What you need to do: Lines in the listing that hold the string "back" need to be tallied, and the total given alone.

-------- Source material

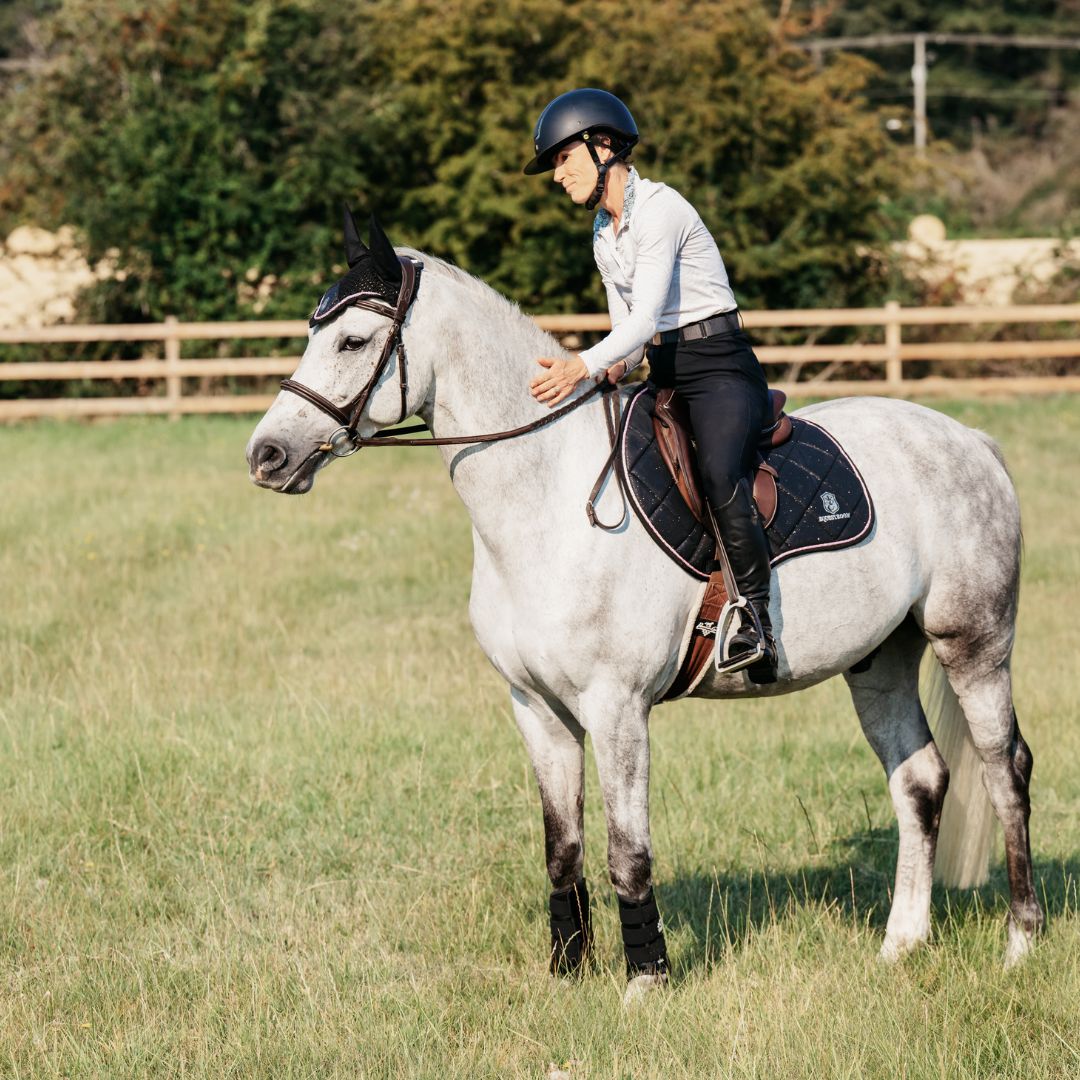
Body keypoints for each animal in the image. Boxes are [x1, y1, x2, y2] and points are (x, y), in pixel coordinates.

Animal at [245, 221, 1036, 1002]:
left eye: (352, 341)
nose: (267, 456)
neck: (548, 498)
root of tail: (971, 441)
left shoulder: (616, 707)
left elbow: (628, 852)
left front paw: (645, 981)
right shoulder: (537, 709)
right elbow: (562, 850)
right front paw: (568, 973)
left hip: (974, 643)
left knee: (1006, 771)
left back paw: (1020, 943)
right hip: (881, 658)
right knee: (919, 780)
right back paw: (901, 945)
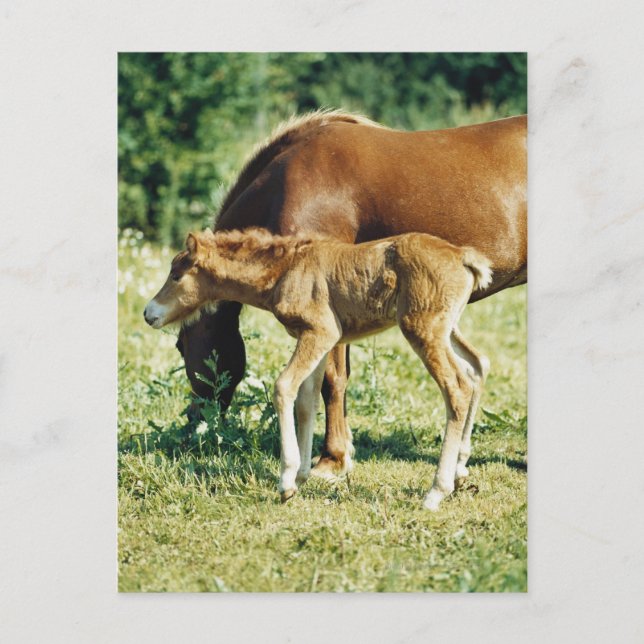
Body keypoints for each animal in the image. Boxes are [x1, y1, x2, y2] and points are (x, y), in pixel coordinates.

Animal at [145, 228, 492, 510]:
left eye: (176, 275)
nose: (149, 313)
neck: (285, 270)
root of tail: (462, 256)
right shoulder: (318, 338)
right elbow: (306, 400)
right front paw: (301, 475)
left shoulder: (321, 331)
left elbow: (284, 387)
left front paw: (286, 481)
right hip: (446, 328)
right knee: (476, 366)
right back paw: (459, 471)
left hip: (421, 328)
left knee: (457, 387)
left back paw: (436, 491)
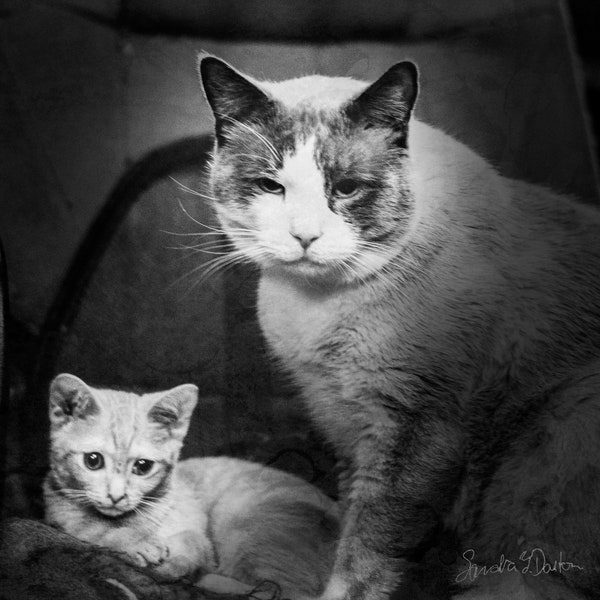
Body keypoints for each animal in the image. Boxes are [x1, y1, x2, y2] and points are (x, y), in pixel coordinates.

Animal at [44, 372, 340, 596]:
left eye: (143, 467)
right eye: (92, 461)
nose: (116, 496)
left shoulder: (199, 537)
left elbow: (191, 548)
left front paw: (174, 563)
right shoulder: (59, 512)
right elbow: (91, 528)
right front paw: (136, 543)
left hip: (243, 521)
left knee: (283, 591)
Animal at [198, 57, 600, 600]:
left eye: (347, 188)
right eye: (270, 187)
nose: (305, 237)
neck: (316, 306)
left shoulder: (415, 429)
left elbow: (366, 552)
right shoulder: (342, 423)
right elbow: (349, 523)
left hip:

----------------

The completed task: 4